Canada is recently trying to attract skilled professionals for the potential development of CBD, indicating its interest in working with candidates with in-depth knowledge of current private cryptocurrencies and their underlying technologies. In addition to other central banks hijacking the initiative, the Bank of Canada also views stable currencies in the private sector such as Libra as a potential catalyst that will justify pressure on the ball with the CBDC.

From this perspective, Canada is cooperating with the eurozone and the United States in their aggressive stance on Facebook’s digital currency ambitions.

The Chinese digital yuan is without a doubt the most ambitious and significant feature of the central bank’s digital currency market, which has already been tested in major cities and major economic regions. Although this has certainly triggered talk of a geographically charged CBDC race, there are still some countries that are skeptical that a pioneer will surely have the edge.

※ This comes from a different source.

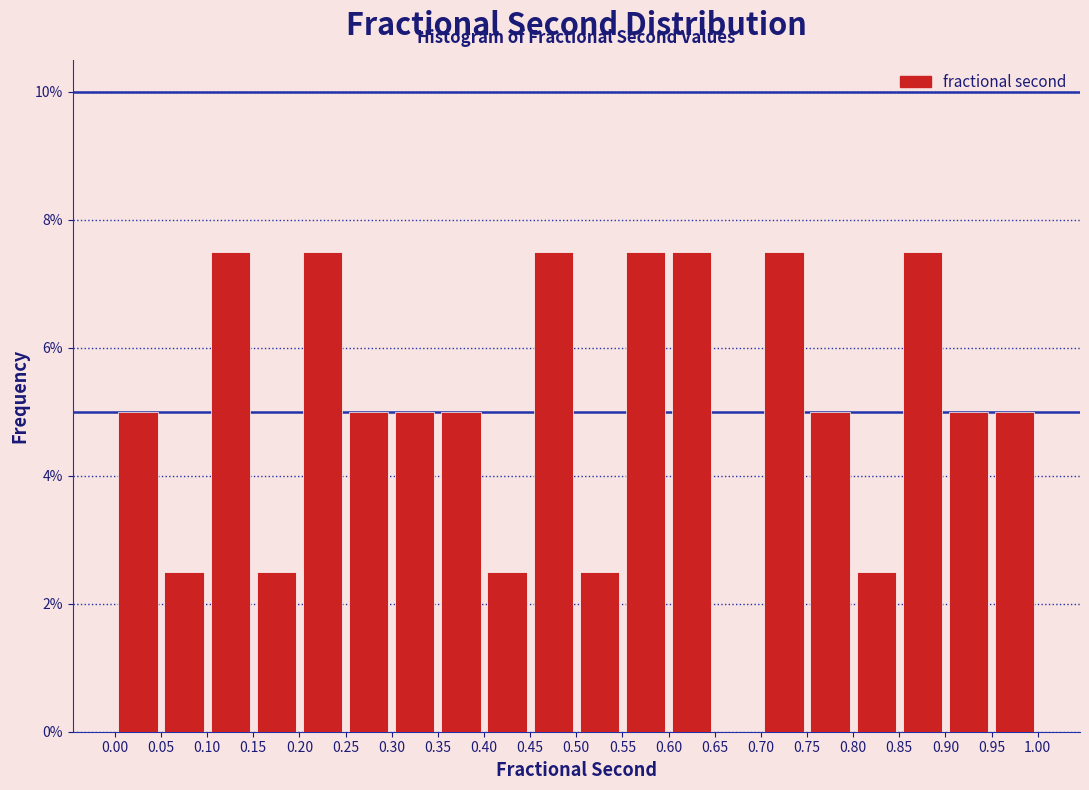

How tall is the bar that spans 0.45 to 0.50 on the x-axis? The values are not printed on the chart, so give them approximately, as read against the axis.

7.6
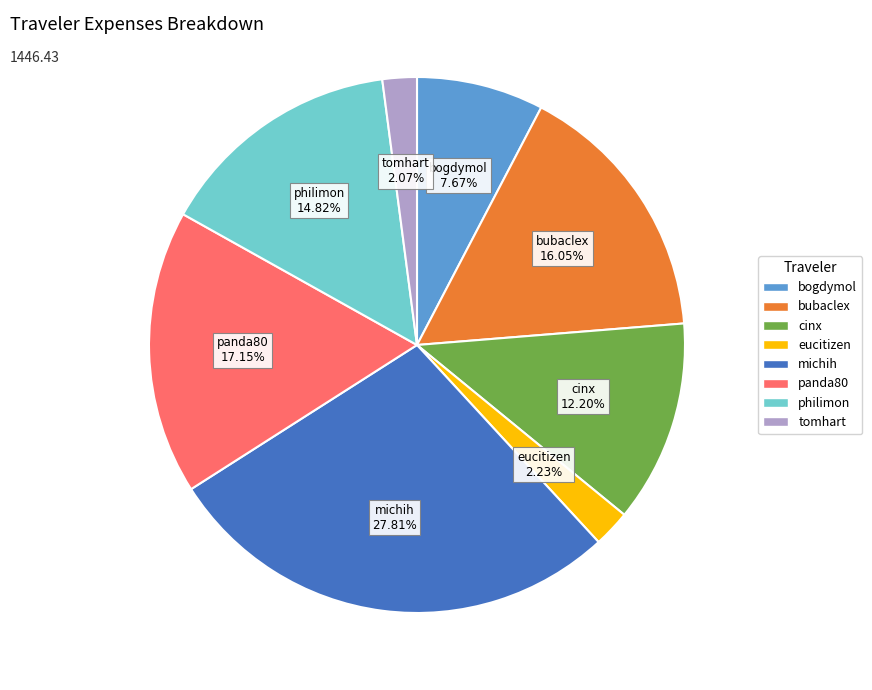

Which category has the biggest portion of the pie?

michih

Dmitry Peskov, Special Representative of the President of the Russian Federation for Digital and Technological Development, recently stated that the financial risk of issuing digital currencies from central banks is so great that it may be better to wait on the sidelines and learn from the experiences of others. with implementation.

US Federal Reserve Chairman Jerome Powell agrees, emphasizing that “it is more important for the United States to rectify the situation than to be the first” and to accelerate the release of the digital dollar.

In fact, after making great strides in cryptocurrency development and innovation, it now appears that China is catching up with the legislative and regulatory front. The People’s Bank of China adopted a consultation bill last week which, among other things, guarantees to put the digital yuan over potential third-party competitors.

At the supranational level, the Bank for International Settlements coordinates with the Central Bank of Canada, as well as with banks in the United Kingdom, Japan, the EU, Sweden and Switzerland, to conduct a comprehensive assessment of the central bank’s digital currencies from a technical, regulatory and institutional perspective.